A PopSugar Best Book of the Year!

Listeners of Heather Morris’s The Tattooist of Auschwitz and watchers of The Queen’s Gambit won’t want to miss this amazing debut set during World War II. A young Polish resistance worker, imprisoned in Auschwitz as a political prisoner, plays chess in exchange for her life, and in doing so fights to bring the man who destroyed her family to justice.

Maria Florkowska is many things: daughter, avid chess player, and, as a member of the Polish underground resistance in Nazi-occupied Warsaw, a young woman brave beyond her years. Captured by the Gestapo, she is imprisoned in Auschwitz, but while her family is sent to their deaths, she is spared. Realizing her ability to play chess, the sadistic camp deputy, Karl Fritzsch, decides to use her as a chess opponent to entertain the camp guards. However, once he tires of exploiting her skills, he has every intention of killing her.
+ + + +
> [Given problem A]:
Copy out the book description above word for word.

(Data items)
+ + + +
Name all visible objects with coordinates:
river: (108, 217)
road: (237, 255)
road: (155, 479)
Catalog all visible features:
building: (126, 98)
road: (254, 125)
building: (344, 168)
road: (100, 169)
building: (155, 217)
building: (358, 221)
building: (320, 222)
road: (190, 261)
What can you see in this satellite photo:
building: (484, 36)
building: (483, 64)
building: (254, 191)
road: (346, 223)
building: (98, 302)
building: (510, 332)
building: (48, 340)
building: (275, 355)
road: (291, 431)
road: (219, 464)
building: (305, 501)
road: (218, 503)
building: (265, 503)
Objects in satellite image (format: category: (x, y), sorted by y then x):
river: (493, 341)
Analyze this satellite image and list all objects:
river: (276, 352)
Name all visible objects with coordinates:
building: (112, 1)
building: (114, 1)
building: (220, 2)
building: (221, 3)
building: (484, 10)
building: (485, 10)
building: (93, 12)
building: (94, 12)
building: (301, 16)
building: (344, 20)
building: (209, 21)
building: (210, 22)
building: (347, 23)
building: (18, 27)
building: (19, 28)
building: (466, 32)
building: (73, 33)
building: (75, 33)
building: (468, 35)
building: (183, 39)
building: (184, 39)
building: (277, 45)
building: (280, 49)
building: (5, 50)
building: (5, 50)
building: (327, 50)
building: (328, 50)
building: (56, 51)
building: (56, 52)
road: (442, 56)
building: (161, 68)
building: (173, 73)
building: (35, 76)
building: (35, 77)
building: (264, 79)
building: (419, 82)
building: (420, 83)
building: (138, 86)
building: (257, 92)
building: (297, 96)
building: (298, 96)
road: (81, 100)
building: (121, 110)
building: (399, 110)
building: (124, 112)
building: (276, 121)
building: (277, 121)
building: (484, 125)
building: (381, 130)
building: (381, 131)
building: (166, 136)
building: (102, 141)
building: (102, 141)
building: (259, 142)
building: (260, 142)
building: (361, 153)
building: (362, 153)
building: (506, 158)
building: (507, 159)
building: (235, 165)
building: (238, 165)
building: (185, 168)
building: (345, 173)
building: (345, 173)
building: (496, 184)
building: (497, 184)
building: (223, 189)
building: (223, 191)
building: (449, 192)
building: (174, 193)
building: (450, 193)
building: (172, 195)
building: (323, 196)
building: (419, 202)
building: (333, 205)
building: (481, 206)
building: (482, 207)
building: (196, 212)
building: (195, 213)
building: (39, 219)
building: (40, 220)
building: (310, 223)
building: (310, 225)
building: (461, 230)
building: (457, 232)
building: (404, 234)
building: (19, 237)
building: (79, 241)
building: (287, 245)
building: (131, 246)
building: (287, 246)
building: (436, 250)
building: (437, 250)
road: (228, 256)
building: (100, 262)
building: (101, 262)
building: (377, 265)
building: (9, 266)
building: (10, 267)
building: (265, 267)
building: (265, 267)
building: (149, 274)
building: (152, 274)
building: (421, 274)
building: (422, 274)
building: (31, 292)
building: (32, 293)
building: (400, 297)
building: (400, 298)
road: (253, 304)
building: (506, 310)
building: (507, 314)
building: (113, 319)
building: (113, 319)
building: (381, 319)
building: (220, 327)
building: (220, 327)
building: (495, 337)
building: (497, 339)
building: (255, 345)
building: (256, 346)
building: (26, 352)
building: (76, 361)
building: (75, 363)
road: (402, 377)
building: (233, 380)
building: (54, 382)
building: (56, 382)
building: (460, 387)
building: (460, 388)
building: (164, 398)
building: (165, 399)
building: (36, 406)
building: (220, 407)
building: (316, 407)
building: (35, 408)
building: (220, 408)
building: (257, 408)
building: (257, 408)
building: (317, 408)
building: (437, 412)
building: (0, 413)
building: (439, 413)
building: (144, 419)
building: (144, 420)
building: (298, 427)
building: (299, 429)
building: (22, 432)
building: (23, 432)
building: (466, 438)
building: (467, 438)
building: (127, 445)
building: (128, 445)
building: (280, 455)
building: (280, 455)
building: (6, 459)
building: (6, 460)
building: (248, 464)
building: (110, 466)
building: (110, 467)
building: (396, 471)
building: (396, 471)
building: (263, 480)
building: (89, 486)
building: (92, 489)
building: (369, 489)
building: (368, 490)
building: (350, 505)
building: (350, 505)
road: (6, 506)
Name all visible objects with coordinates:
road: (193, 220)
+ + + +
> [Given problem B]:
Please reproduce the data items word for word, beginning with the first entry and stopping after the line that contains "building: (56, 52)".

> [Final result A]:
A PopSugar Best Book of the Year!

Listeners of Heather Morris’s The Tattooist of Auschwitz and watchers of The Queen’s Gambit won’t want to miss this amazing debut set during World War II. A young Polish resistance worker, imprisoned in Auschwitz as a political prisoner, plays chess in exchange for her life, and in doing so fights to bring the man who destroyed her family to justice.

Maria Florkowska is many things: daughter, avid chess player, and, as a member of the Polish underground resistance in Nazi-occupied Warsaw, a young woman brave beyond her years. Captured by the Gestapo, she is imprisoned in Auschwitz, but while her family is sent to their deaths, she is spared. Realizing her ability to play chess, the sadistic camp deputy, Karl Fritzsch, decides to use her as a chess opponent to entertain the camp guards. However, once he tires of exploiting her skills, he has every intention of killing her.

> [Final result B]:
Name all visible objects with coordinates:
river: (108, 217)
road: (237, 255)
road: (155, 479)
Catalog all visible features:
building: (126, 98)
road: (254, 125)
building: (344, 168)
road: (100, 169)
building: (155, 217)
building: (358, 221)
building: (320, 222)
road: (190, 261)
What can you see in this satellite photo:
building: (484, 36)
building: (483, 64)
building: (254, 191)
road: (346, 223)
building: (98, 302)
building: (510, 332)
building: (48, 340)
building: (275, 355)
road: (291, 431)
road: (219, 464)
building: (305, 501)
road: (218, 503)
building: (265, 503)
Objects in satellite image (format: category: (x, y), sorted by y then x):
river: (493, 341)
Analyze this satellite image and list all objects:
river: (276, 352)
Name all visible objects with coordinates:
building: (112, 1)
building: (114, 1)
building: (220, 2)
building: (221, 3)
building: (484, 10)
building: (485, 10)
building: (93, 12)
building: (94, 12)
building: (301, 16)
building: (344, 20)
building: (209, 21)
building: (210, 22)
building: (347, 23)
building: (18, 27)
building: (19, 28)
building: (466, 32)
building: (73, 33)
building: (75, 33)
building: (468, 35)
building: (183, 39)
building: (184, 39)
building: (277, 45)
building: (280, 49)
building: (5, 50)
building: (5, 50)
building: (327, 50)
building: (328, 50)
building: (56, 51)
building: (56, 52)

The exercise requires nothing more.